14.5 Step 4: Run Final Clustering Parameters

  1. Use the insights from the optimal parameter analysis to set your final clustering parameters:

    • Similarity Cutoff: Use the recommended cutoff from your evaluation (default: 0.5). The meaning of the cutoff depends on your clustering method:

      • Girvan-Newman: Edge filter (higher cutoffs = smaller modules)
      • Binary Cut & Hierarchical: Dendrogram cutting height (higher cutoffs = larger modules)
    • Clustering Method: Choose from the three available methods: Binary cut, Girvan Newman, and Hierarchical cluserting

    • Hierarchical Linkage (only for hierarchical method): Agglomeration method options

  2. Click the “Submit” button to perform the final clustering

  3. Monitor progress - clustering typically completes within minutes

  4. Review results in the “Final Clustering Result” tab

14.6 Step 5: Review Final Clustering Results

After successful clustering, examine your results in the “Final Clustering Result” tab with three sub-tabs:

Browse the functional module results and download as CSV:

  • View: Complete functional module results table with key metrics
  • Download: Click “Download” button to save results as CSV for further analysis

Key result columns:

  • module: Functional Module identifier (e.g., “Functional_module_127”)
  • module_annotation: Representative pathway name (lowest p-value for ORA, highest |NES| for GSEA)
  • Description: Names of all pathways in the module (separated by ;)
  • module_content: All pathway/term IDs grouped in this module
  • Count: Number of genes/metabolites from input list in the module
  • p_adjust: Best (lowest) adjusted p-value among pathways in the module

Generate similarity network plots to visualize functional modules:

  1. Configure plot parameters:
    • Degree cutoff: Minimum pathways per module to display
    • Text: Show representative module names
    • Text all: Show all pathway names
  2. Click “Generate plot” to create the network visualization
  3. Examine the network to understand module relationships and structure

Access the complete results object for further analysis:

  • View: Summary of the complete functional module analysis
  • Download: Save the complete object (.rda format) for use in R

14.7 Step 6: View Analysis Code

Click the “Code” button to see the exact R code that replicates your analysis:

  • Optimal Parameter Analysis Code: Shows determine_optimal_clusters() function usage
  • Final Clustering Code: Shows get_functional_modules() function usage

This code can be copied and used in your own R scripts for reproducible analysis.

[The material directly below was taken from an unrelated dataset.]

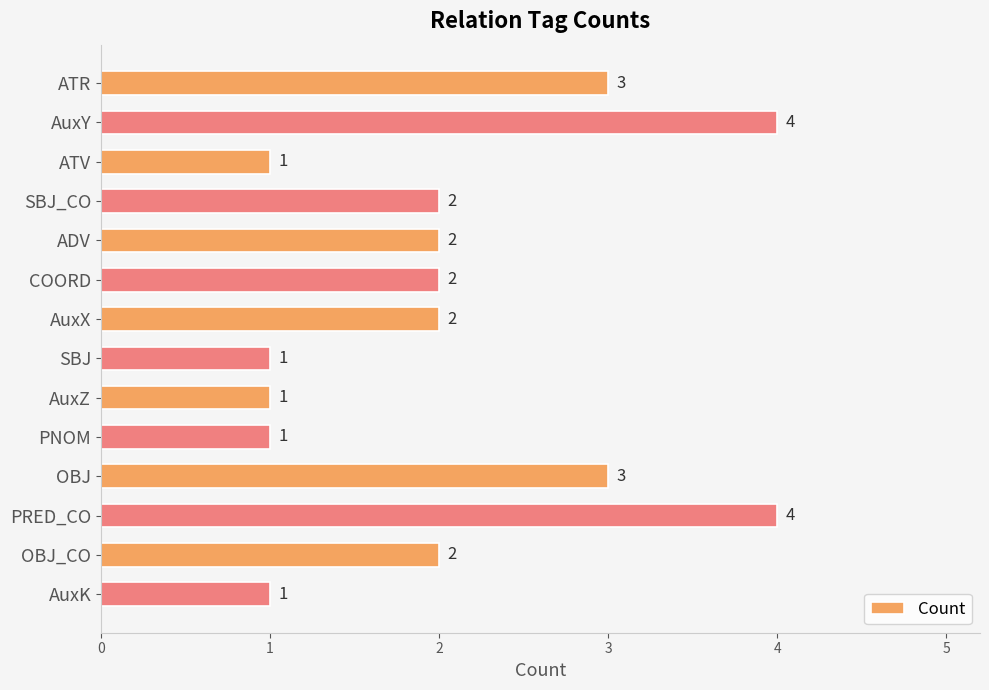

Count the values in the range 1 to 3.

12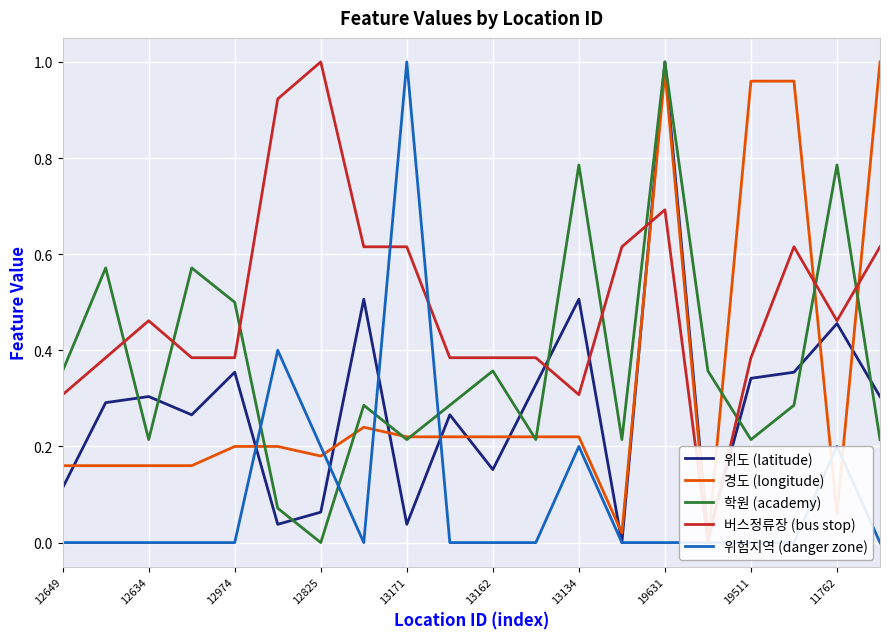

How many interior local valleys does the 학원 (academy) series have?

6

14.8 Clustering Quality Assessment

Evaluate the quality of your functional modules by examining:

  • Module Size Distribution: Check if modules have reasonable sizes (not too many singleton modules or one dominant large module) and investigate clusters that are major outliers.

  • Silhouette score plot

  • Biological Interpretation: Most importantly, examine whether the grouped pathways represent coherent biological processes or functions. Statistical optimization alone doesn’t guarantee biological meaningfulness - modules should tell a clear biological story.

14.9 Next Steps

Once your functional module identification is complete:

  1. Download Results: Save both the table and R object for backup and further analysis
  2. Proceed to LLM Interpretation: Click the “Next” button to move to LLM Interpretation for AI-powered functional annotations of your modules

The functional modules will automatically be available for the next step in your MAPA analysis workflow, where you can add biological context and interpretations using large language models.